═════ Page excerpt
1. Does NASA bring in average citizens to design and shoot off their rockets?
2. Would you be fine with some guy off the street being your child's teacher?
3. Would you agree to surgery performed on your cat by your mail carrier?
4. Would you treat your child's diabetes, pneumonia, or broken leg at home with no medical intervention whatsoever because as the parents you should just somehow know how to handle these things?
1. No
2. No
3. No
4. Yes?
That's what you and your husband are trying to do -- what all of us have been doing -- and it gets to a point where it simply cannot be faked, so to speak, by someone who doesn't know how to do the job when it escalates to this level. You've reached the maximum of your abilities to handle MIL's care, and there is absolutely no shame or guilt about it. It simply is what it is.
For her health and safety and for yours, it is time to place her where she will get the care she needs for her disease from this point on.
You have failed no one.
It is not a sign of failure. It is handing off to the professionals who know how to take it from here.
My mother lived in a Memory Care Assisted Living facility for the last 3 years of her life bc I wouldn't delude myself I had the ability to care for her by myself at home. Instead, she had a 24/7 team of wonderful caregivers she called "My girls" to see to her every need. 3 hot meals a day and 3 snacks, outings to the mountains for scenic drives on the mini bus, activities galore, movies, socialization, doctors and lab techs coming into the MC to see her all the time, a beautiful suite, and SAFETY 24/7. I'm not a "terrible person" but a loving daughter who realized her own capabilities and my mother's needs were not compatible, and that MY life was just as important as hers. Not to mention She rarely acted out w staff as did with me, her arch NEMESIS! #Truth
What happens when you or dh get very sick or die from a heart attack after all this stress? Mom goes into managed care. Do it NOW before YOU become a statistic for no good reason. Leaving your blood on the floor is accomplishing nothing but to agitate the woman anyway. In the meantime, ask her doctor for something like Ativan to calm her down before she physically harms you.
══════════
* [Actions to take]:
A: In the advice about caring for a mother-in-law, why does the writer say the move into professional care should happen now rather than later?
B: Carry the advice about placing a mother-in-law in professional care forward from its last sentence.
The data items that follow are separate material and have no connection to the text above.
═════ Records shown
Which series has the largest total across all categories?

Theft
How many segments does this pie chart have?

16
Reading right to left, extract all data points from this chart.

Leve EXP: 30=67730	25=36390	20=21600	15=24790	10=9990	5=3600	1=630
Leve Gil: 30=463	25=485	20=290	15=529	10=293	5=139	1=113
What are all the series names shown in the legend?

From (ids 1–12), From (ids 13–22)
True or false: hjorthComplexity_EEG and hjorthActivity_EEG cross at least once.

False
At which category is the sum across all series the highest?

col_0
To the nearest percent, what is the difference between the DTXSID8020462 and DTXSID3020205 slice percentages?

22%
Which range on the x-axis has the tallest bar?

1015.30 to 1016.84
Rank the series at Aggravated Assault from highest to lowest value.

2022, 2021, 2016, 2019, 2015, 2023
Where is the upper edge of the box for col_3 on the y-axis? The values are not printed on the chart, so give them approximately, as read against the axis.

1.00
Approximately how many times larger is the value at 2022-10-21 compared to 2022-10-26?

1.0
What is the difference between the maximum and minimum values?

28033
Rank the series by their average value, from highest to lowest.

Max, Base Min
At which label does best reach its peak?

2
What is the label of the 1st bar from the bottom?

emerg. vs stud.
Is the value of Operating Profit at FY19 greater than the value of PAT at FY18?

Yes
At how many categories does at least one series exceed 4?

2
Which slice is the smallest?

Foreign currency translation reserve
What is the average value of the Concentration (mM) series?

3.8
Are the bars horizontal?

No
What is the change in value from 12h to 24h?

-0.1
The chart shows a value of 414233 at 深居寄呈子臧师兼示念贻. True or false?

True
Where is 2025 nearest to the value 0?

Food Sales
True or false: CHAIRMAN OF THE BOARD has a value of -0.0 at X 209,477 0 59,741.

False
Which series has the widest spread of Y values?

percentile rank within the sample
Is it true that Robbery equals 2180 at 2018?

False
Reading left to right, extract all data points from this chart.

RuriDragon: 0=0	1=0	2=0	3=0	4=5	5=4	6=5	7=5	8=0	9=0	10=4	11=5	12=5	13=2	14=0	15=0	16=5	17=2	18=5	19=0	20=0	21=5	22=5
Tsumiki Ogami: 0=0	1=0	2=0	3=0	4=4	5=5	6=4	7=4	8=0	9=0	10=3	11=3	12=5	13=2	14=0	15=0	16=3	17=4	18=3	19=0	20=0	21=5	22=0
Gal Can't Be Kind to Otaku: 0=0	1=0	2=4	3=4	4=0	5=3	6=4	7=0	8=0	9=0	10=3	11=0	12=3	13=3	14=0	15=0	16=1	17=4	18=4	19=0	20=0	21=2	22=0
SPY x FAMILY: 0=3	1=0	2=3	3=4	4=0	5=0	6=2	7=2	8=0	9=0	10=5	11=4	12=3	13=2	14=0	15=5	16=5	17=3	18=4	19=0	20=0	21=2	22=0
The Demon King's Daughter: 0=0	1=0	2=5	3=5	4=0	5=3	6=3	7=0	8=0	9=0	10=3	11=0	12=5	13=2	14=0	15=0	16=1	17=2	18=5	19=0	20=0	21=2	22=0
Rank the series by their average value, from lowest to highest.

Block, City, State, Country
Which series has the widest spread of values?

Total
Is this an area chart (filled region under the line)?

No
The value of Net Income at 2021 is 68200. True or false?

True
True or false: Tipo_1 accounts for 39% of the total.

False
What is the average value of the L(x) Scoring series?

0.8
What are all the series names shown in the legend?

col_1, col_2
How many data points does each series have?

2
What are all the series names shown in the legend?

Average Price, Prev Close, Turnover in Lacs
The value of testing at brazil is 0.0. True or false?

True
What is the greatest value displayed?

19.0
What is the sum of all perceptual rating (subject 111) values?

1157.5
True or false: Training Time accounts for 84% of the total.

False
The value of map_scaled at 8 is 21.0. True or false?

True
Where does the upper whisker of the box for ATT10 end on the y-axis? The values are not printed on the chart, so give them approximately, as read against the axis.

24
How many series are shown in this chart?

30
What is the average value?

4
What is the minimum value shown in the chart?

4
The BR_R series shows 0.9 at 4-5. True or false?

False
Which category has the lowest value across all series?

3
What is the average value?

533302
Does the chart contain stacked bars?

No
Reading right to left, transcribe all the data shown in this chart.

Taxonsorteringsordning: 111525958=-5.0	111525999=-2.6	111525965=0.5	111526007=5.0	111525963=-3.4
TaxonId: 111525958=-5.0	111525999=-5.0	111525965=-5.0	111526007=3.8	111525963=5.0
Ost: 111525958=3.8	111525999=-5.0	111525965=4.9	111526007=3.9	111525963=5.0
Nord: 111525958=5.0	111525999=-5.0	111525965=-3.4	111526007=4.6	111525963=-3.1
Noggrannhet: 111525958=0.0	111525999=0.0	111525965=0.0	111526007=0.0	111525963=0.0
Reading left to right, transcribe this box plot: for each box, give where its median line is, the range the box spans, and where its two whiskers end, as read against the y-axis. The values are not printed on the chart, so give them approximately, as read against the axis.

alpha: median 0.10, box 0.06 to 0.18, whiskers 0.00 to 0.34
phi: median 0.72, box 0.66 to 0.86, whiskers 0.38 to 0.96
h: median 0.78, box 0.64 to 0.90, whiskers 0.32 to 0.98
══════════
* [Responses for each task]:
A: If the reader or her husband gets very sick or dies of a heart attack from the stress, the mother-in-law will go into managed care anyway. Acting now keeps them from becoming a statistic for no good reason.

B:
Please never feel guilty. This is a situation not even a professional could deal with. Glad you have made the decision to place her.
Editing as that short answer felt harsh, to add, when you are in the FOG (Fear, Obligation and Guilt) it is difficult to think clearly. I'm glad you are both on the same page about it.
But in a facility AL. MC or SN a person will be safe and cared for. Now it will not be the same 1-1 care ratio that they get at home but someone is always there. And in most cases the facilities have been built with safety in mind.
You are not "terrible" for placing someone in a place where they will get the care they need at the level they need.
Not everything can be fixed. Not everything can be made perfect and wonderful. Some things have to be endured the best way you can
It's a kind of hubris to think we are Gods who have control of everything, who can fix everything. A just aren't. The job description for a Saint is pretty bad. They have to try to fix everythng for us, we shoot them full of arrows, then they go to heaven and we pray to them to fix everything for us.
Allow yourself the grief. This is worth grieving. Visit. Be as kind as you can. Understand the grief and pain of your elder. Embrace that you have done what you can. I am so sorry for the pain, but so glad of your decision.
Not that you have anything to feel guilty about but I get that guilt feeling when you have to do something you know you have to do but know the other person is going to be upset about it.
No reason at all to feel guilty! You are doing what is necessary. You can feel badly that she is suffering from her situation.
I think that you will be surprised at how she will be able to adjust to her new surroundings. So often, our loved ones do better with others than they do with their families.